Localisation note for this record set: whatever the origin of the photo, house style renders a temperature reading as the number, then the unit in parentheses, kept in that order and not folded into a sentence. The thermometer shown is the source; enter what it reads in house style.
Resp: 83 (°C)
...
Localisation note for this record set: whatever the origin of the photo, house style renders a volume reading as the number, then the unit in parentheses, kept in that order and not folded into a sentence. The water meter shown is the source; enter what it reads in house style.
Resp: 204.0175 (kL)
* * *
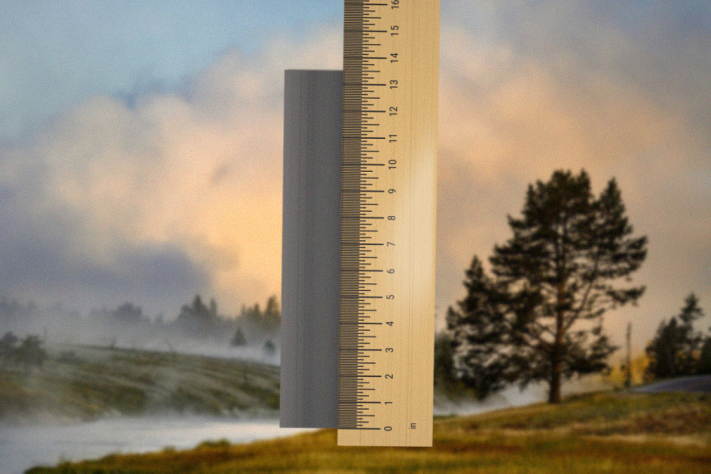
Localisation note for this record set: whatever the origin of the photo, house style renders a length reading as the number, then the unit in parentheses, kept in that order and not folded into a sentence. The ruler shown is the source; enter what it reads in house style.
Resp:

◆ WHAT NEEDS TO BE DONE
Copy the data from the line with "renders a temperature" to the line with "Resp: 83 (°C)", both included, swapping "photo" for "image" and leaving everything else as it is. Give only those lines.

◆ ANSWER FOR THE TASK
Localisation note for this record set: whatever the origin of the image, house style renders a temperature reading as the number, then the unit in parentheses, kept in that order and not folded into a sentence. The thermometer shown is the source; enter what it reads in house style.
Resp: 83 (°C)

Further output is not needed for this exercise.